*** Opening Supplied data ***

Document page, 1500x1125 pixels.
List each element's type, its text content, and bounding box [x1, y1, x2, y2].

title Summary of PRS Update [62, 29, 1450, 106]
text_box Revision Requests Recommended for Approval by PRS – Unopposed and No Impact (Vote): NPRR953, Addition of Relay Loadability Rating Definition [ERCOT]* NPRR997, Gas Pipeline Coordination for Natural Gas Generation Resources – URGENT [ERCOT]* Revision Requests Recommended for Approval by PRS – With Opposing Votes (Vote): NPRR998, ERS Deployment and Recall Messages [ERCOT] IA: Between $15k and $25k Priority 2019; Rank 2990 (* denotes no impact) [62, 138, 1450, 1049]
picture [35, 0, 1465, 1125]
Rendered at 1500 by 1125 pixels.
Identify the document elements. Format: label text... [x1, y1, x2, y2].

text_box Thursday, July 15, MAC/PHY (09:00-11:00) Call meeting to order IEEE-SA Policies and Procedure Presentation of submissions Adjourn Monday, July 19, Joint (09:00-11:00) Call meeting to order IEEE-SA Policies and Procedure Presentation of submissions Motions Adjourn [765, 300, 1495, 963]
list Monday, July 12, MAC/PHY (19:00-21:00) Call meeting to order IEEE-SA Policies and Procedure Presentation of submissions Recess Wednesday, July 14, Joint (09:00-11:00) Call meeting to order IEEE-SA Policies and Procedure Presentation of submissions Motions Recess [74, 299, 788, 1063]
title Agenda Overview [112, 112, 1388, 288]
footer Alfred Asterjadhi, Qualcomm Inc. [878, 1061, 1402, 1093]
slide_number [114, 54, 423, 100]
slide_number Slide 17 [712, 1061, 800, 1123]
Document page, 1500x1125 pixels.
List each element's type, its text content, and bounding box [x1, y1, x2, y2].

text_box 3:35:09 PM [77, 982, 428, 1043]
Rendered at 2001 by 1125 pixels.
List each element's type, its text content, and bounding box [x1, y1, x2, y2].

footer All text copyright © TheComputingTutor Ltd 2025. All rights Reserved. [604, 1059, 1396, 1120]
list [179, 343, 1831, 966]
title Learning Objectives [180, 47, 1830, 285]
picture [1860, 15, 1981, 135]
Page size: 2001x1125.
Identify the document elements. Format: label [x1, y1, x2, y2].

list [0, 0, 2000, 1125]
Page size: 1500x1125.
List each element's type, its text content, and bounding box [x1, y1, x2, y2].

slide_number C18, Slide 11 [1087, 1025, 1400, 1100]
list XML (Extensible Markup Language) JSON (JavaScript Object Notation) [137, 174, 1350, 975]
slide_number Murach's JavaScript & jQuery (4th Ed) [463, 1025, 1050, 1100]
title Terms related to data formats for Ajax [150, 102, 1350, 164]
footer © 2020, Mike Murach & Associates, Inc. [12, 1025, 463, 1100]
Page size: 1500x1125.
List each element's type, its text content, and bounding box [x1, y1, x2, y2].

*** Closing Supplied data ***

### Work instructions
Would you output every line of the listing exactly?

### Expected answer
Document page, 1500x1125 pixels.
List each element's type, its text content, and bounding box [x1, y1, x2, y2].

title Summary of PRS Update [62, 29, 1450, 106]
text_box Revision Requests Recommended for Approval by PRS – Unopposed and No Impact (Vote): NPRR953, Addition of Relay Loadability Rating Definition [ERCOT]* NPRR997, Gas Pipeline Coordination for Natural Gas Generation Resources – URGENT [ERCOT]* Revision Requests Recommended for Approval by PRS – With Opposing Votes (Vote): NPRR998, ERS Deployment and Recall Messages [ERCOT] IA: Between $15k and $25k Priority 2019; Rank 2990 (* denotes no impact) [62, 138, 1450, 1049]
picture [35, 0, 1465, 1125]
Rendered at 1500 by 1125 pixels.
Identify the document elements. Format: label text... [x1, y1, x2, y2].

text_box Thursday, July 15, MAC/PHY (09:00-11:00) Call meeting to order IEEE-SA Policies and Procedure Presentation of submissions Adjourn Monday, July 19, Joint (09:00-11:00) Call meeting to order IEEE-SA Policies and Procedure Presentation of submissions Motions Adjourn [765, 300, 1495, 963]
list Monday, July 12, MAC/PHY (19:00-21:00) Call meeting to order IEEE-SA Policies and Procedure Presentation of submissions Recess Wednesday, July 14, Joint (09:00-11:00) Call meeting to order IEEE-SA Policies and Procedure Presentation of submissions Motions Recess [74, 299, 788, 1063]
title Agenda Overview [112, 112, 1388, 288]
footer Alfred Asterjadhi, Qualcomm Inc. [878, 1061, 1402, 1093]
slide_number [114, 54, 423, 100]
slide_number Slide 17 [712, 1061, 800, 1123]
Document page, 1500x1125 pixels.
List each element's type, its text content, and bounding box [x1, y1, x2, y2].

text_box 3:35:09 PM [77, 982, 428, 1043]
Rendered at 2001 by 1125 pixels.
List each element's type, its text content, and bounding box [x1, y1, x2, y2].

footer All text copyright © TheComputingTutor Ltd 2025. All rights Reserved. [604, 1059, 1396, 1120]
list [179, 343, 1831, 966]
title Learning Objectives [180, 47, 1830, 285]
picture [1860, 15, 1981, 135]
Page size: 2001x1125.
Identify the document elements. Format: label [x1, y1, x2, y2].

list [0, 0, 2000, 1125]
Page size: 1500x1125.
List each element's type, its text content, and bounding box [x1, y1, x2, y2].

slide_number C18, Slide 11 [1087, 1025, 1400, 1100]
list XML (Extensible Markup Language) JSON (JavaScript Object Notation) [137, 174, 1350, 975]
slide_number Murach's JavaScript & jQuery (4th Ed) [463, 1025, 1050, 1100]
title Terms related to data formats for Ajax [150, 102, 1350, 164]
footer © 2020, Mike Murach & Associates, Inc. [12, 1025, 463, 1100]
Page size: 1500x1125.
List each element's type, its text content, and bounding box [x1, y1, x2, y2].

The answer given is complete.